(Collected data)
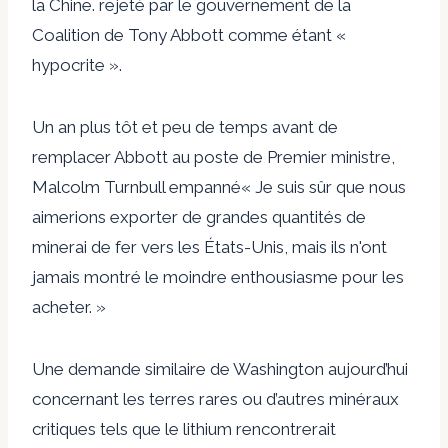
la Chine.
rejeté par le gouvernement de la
Coalition de Tony Abbott comme étant «
hypocrite ».
Un an plus tôt et peu de temps avant de
remplacer Abbott au poste de Premier ministre,
Malcolm Turnbull
empanné
« Je suis sûr que nous
aimerions exporter de grandes quantités de
minerai de fer vers les États-Unis, mais ils n'ont
jamais montré le moindre enthousiasme pour les
acheter. »
Une demande similaire de Washington aujourd’hui
concernant les terres rares ou d’autres minéraux
critiques tels que le lithium rencontrerait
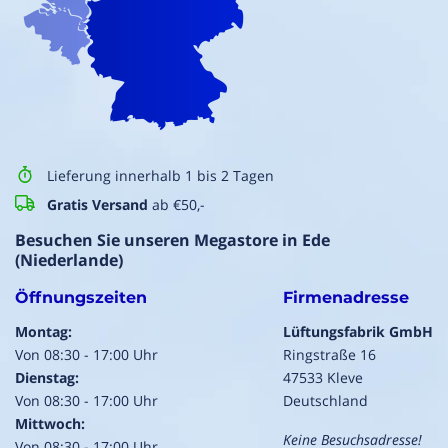
Lieferung innerhalb 1 bis 2 Tagen
Gratis Versand
ab €50,-
Besuchen Sie unseren Megastore in Ede
(Niederlande)
Öffnungszeiten
Firmenadresse
Montag:
Lüftungsfabrik GmbH
Von 08:30 - 17:00 Uhr
Ringstraße 16
Dienstag:
47533 Kleve
Von 08:30 - 17:00 Uhr
Deutschland
Mittwoch:
Keine Besuchsadresse!
Von 08:30 - 17:00 Uhr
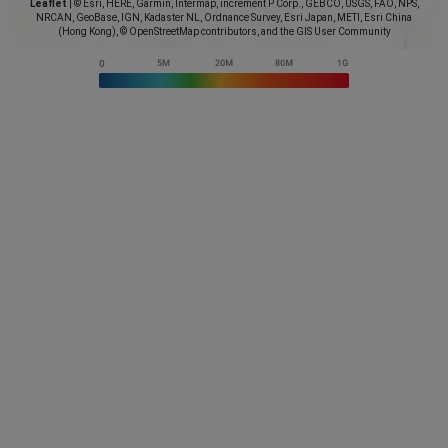
Leaflet
|
© Esri, HERE, Garmin, Intermap, increment P Corp., GEBCO, USGS, FAO, NPS,
NRCAN, GeoBase, IGN, Kadaster NL, Ordnance Survey, Esri Japan, METI, Esri China
(Hong Kong), © OpenStreetMap contributors, and the GIS User Community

Your objective
Rewrite all of the lines above, putting "Kostenloser Versand" in place of "Gratis Versand" and keeping everything else the same. Leave out the pictures.

Output
la Chine.
rejeté par le gouvernement de la
Coalition de Tony Abbott comme étant «
hypocrite ».
Un an plus tôt et peu de temps avant de
remplacer Abbott au poste de Premier ministre,
Malcolm Turnbull
empanné
« Je suis sûr que nous
aimerions exporter de grandes quantités de
minerai de fer vers les États-Unis, mais ils n'ont
jamais montré le moindre enthousiasme pour les
acheter. »
Une demande similaire de Washington aujourd’hui
concernant les terres rares ou d’autres minéraux
critiques tels que le lithium rencontrerait
Lieferung innerhalb 1 bis 2 Tagen
Kostenloser Versand
ab €50,-
Besuchen Sie unseren Megastore in Ede
(Niederlande)
Öffnungszeiten
Firmenadresse
Montag:
Lüftungsfabrik GmbH
Von 08:30 - 17:00 Uhr
Ringstraße 16
Dienstag:
47533 Kleve
Von 08:30 - 17:00 Uhr
Deutschland
Mittwoch:
Keine Besuchsadresse!
Von 08:30 - 17:00 Uhr
Leaflet
|
© Esri, HERE, Garmin, Intermap, increment P Corp., GEBCO, USGS, FAO, NPS,
NRCAN, GeoBase, IGN, Kadaster NL, Ordnance Survey, Esri Japan, METI, Esri China
(Hong Kong), © OpenStreetMap contributors, and the GIS User Community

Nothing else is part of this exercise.